Tough Guys or Tough Guise?

On Monday, January 29, the Women’s and Gender Resource Center, Healthy Masculinities Initiative and Athletics screened Tough Guise II, the 2013 update of Jackson Katz’s acclaimed 1999 Tough Guise. This screening was the first in our 3-film series on Contemporary Masculinities. The other films to be screened are The Empathy Gap (Feb. 19 at 7 pm, Althouse 106) and Guyland (March 20 at 7 pm, Dana 110). Jason Brode, Healthy Masculinities Initiative, is facilitating the post-screening dialogues. We’re grateful to the advocates from the Carlisle YWCA and Domestic Violence Services for being present to provide support to audience members if needed.

Tough Guise II addresses gender norms and cultural constructions of masculinity in contemporary society and, in particular, the glorification of violence as a way to demonstrate masculinity. Katz uses the term “warrior masculinity,” which he uses to distinguish the difference between being a man and using violence to prove you’re a man. The film also discusses the concept of The Man Box. This box contains the appropriate ways to perform masculinity – i.e., don’t show emotions, be tough and aggressive. Any behavior outside of the confines of Man Box comes with consequences. Thus, boys and men “adopt the tough guise” to avoid being shunned, ridiculed, called sexist or homophobic names, or bullied.

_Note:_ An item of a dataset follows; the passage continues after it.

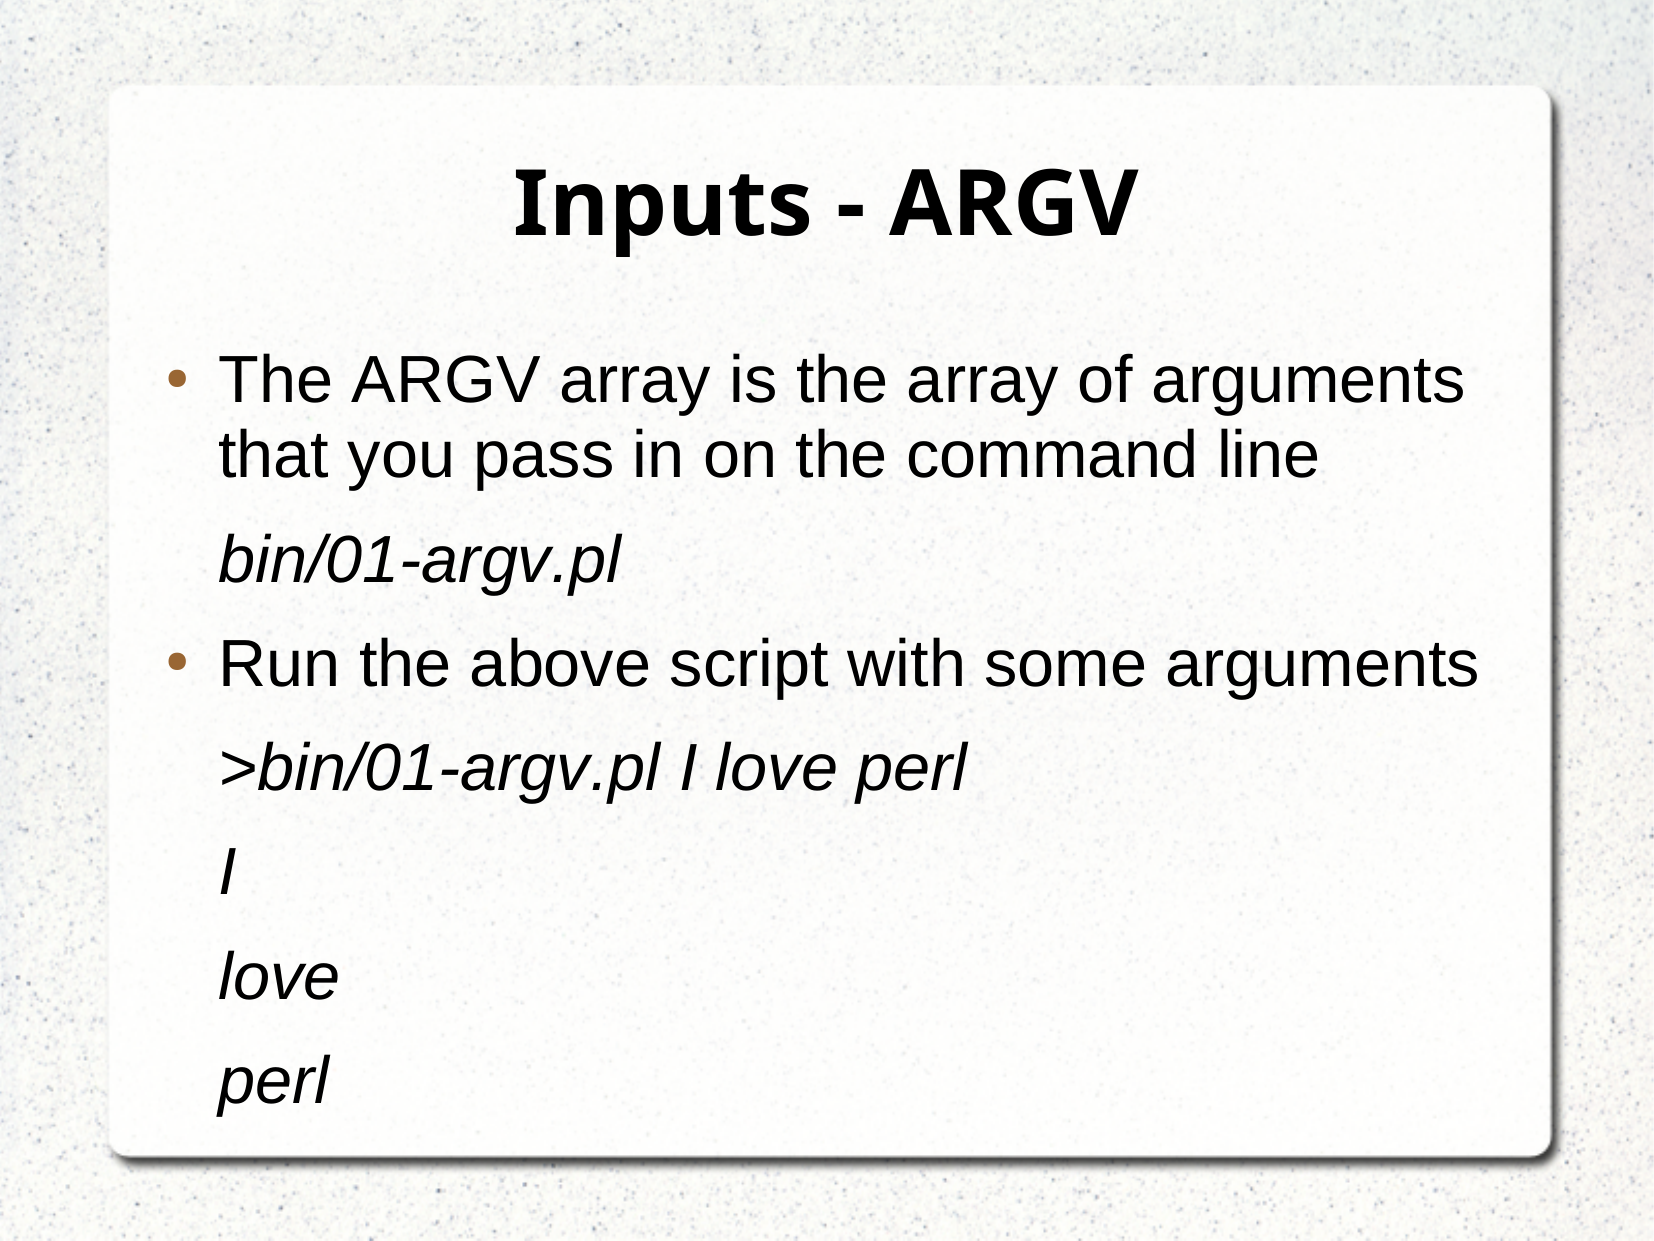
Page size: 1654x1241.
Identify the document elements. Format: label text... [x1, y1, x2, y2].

picture [0, 0, 1654, 1241]
list The ARGV array is the array of arguments that you pass in on the command line bin/01-argv.pl Run the above script with some arguments >bin/01-argv.pl I love perl I love perl [147, 342, 1506, 1116]
title Inputs - ARGV [118, 96, 1536, 304]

Katz shows how boys are socialized into this particular version of masculinity by parents (especially fathers), teachers, peers, and cultural images and representations. Their behavior is influenced by a complex combination of biology and our social environment. It’s not nature versus nuture; it’s both, and the relationship and interaction of the two. Our culture tells men that the best way to respond to changes in society is to reassert notions of traditional masculinity. Men’s violence damages others, but it also harms them. Katz stresses the need to confront the problematic cultural messages about masculinity that are produced, sent, and reinforced. For example, the phrase “boys will be boys” excuses bad behavior and creates men’s violence as inevitable.

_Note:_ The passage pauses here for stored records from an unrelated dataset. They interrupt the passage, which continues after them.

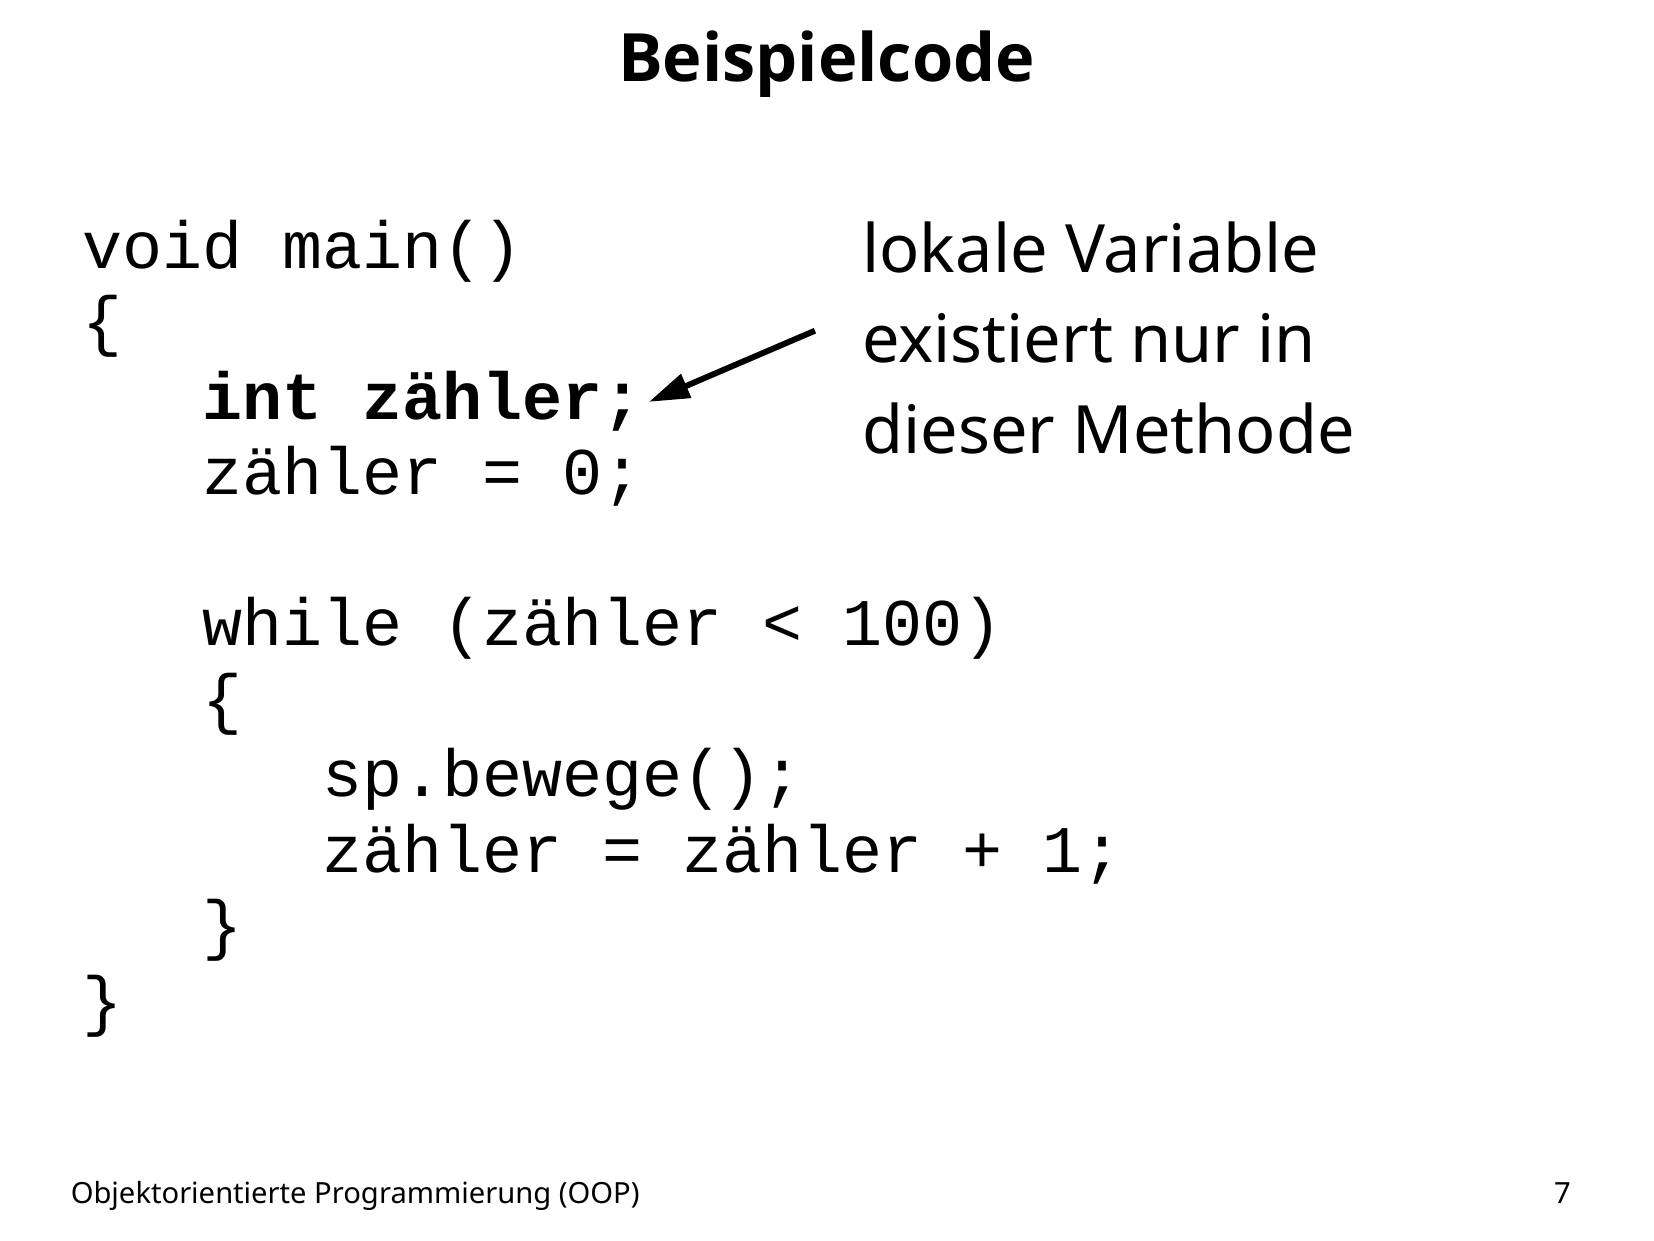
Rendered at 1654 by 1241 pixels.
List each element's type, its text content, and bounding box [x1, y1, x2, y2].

title Beispielcode [0, 5, 1654, 107]
list void main() { int zähler; zähler = 0; while (zähler < 100) { sp.bewege(); zähler = zähler + 1; } } [82, 212, 1571, 1146]
list lokale Variable existiert nur in dieser Methode [862, 200, 1501, 508]
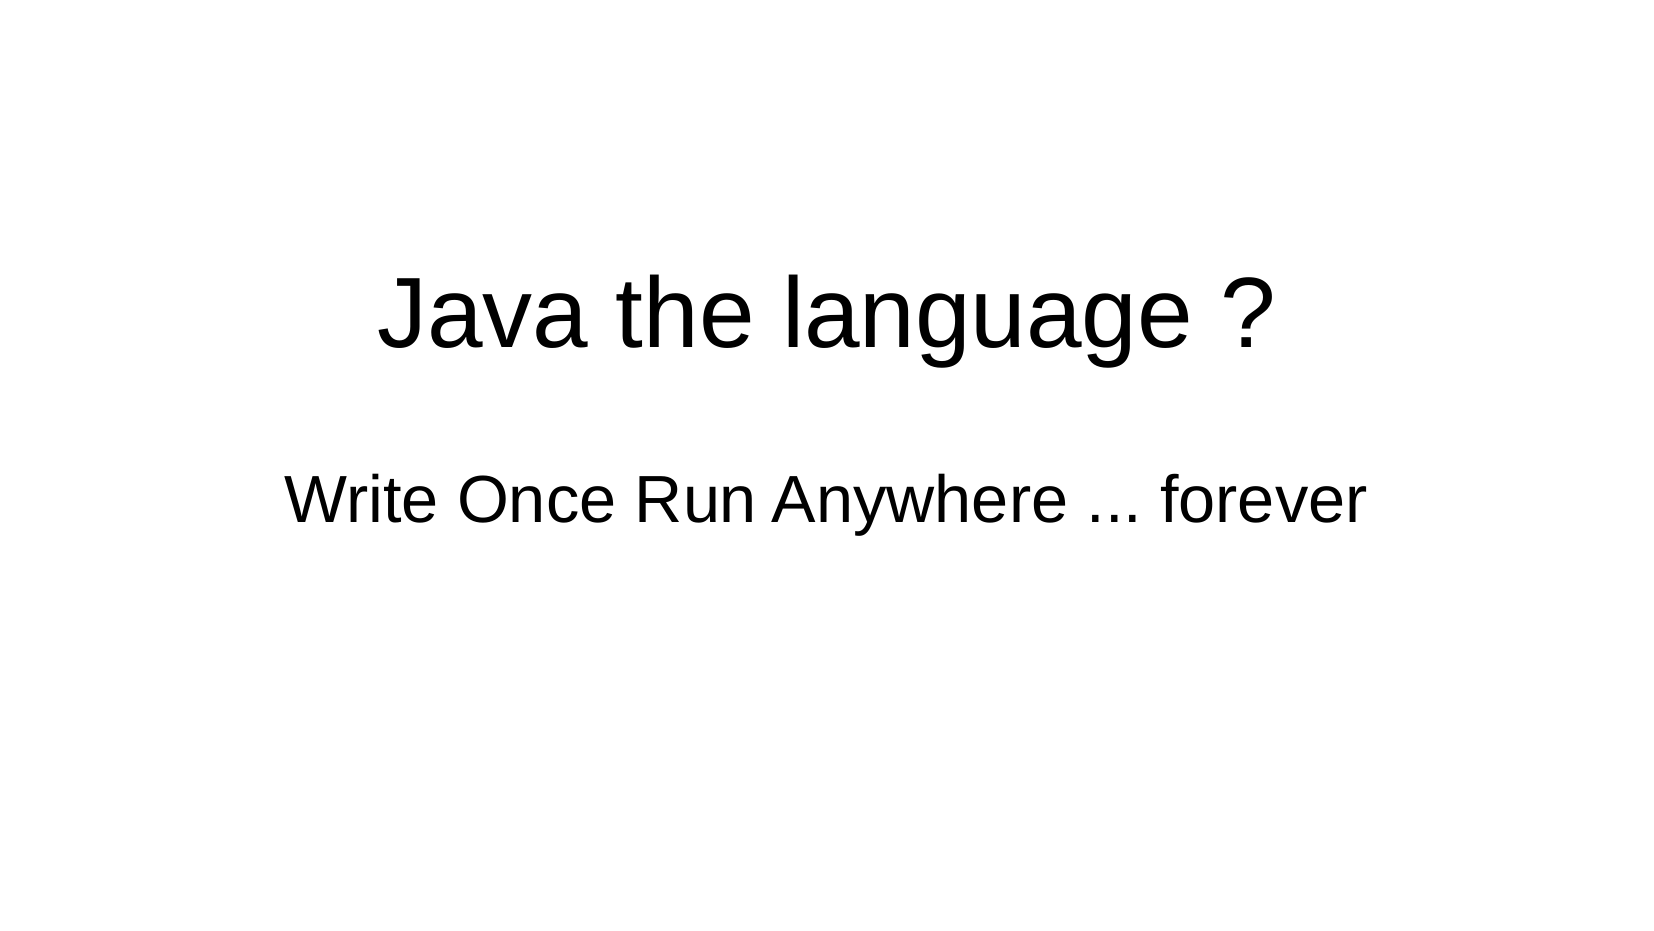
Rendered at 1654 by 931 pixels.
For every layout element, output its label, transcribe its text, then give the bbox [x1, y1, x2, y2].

In the discussion that followed, Jason noted that the majority of victims are other men. He asked audience members to think about how we could change or challenge dominant notions of masculinity. Audience members talked about deconstructing gender norms and pointed out how many things are gendered unnecessarily – e.g., clothes, toys, greeting cards. How do we model the counterstory, or other versions of masculinity?

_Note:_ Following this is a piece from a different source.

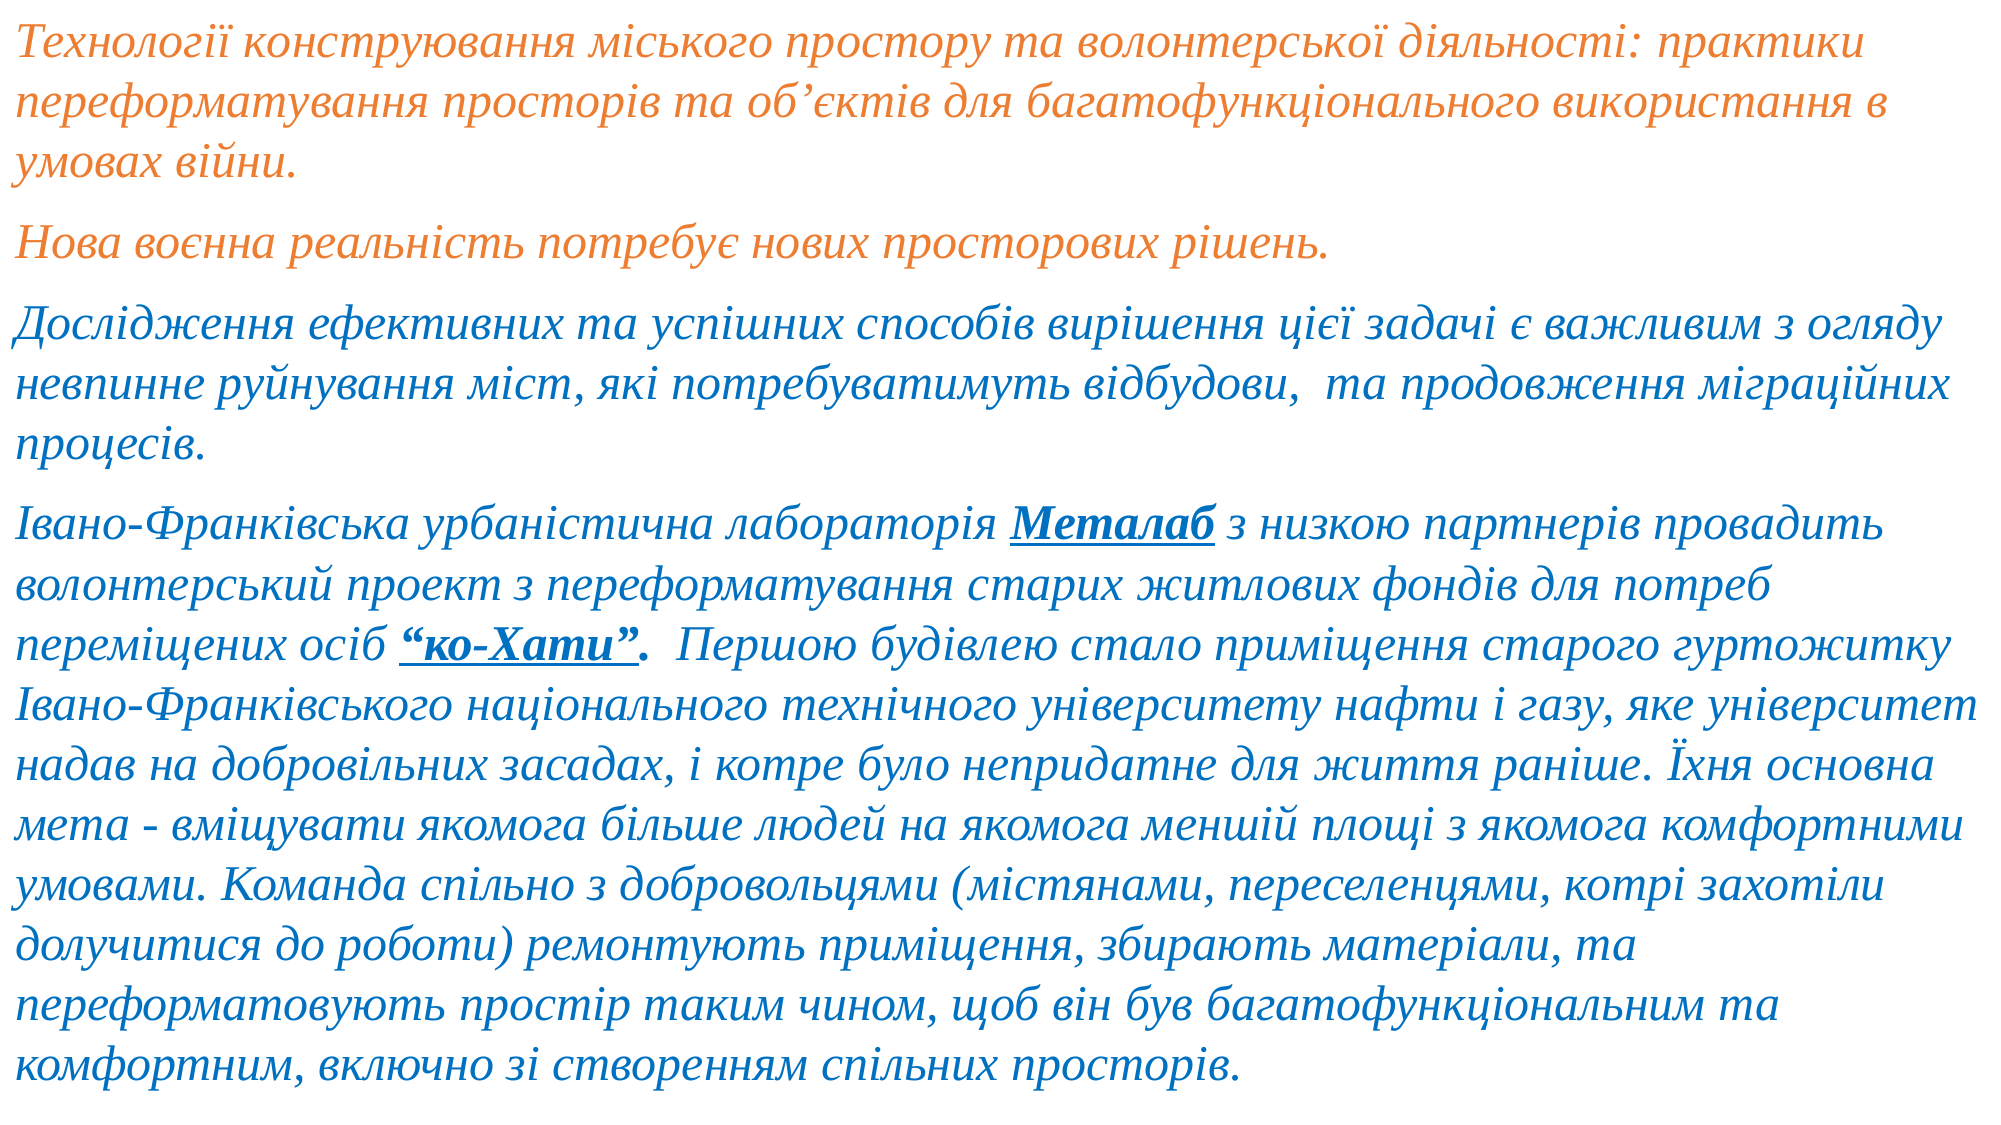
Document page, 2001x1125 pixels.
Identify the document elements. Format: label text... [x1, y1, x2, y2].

After the event, Jason shared his thoughts about working with men to create healthy masculinity:

My goal with this work is to engage men in ways that encourage and inspire them to work within their sphere of influence to create a healthier version of masculinity then our culture currently promotes and often defends.  It is in men’s interest to ally with others and work with historically marginalized people.  It is especially important for those of us in dominant groups to engage in our own personal work and more affectively partner with others to be agents of change.  We can only do this by having the courage to be authentic and open and also by understanding that diversity can be complex. I have found that men are sometimes reluctant to wade in there and embrace that there is ambiguity and turbulence that comes along with this work.  My hope is that by talking about these issues and welcoming open discussion in forums like we had last night that men will have the courage to be more vulnerable, the courage to “not know” and the inspiration to be more active and open in confronting dominant conceptions of masculinity.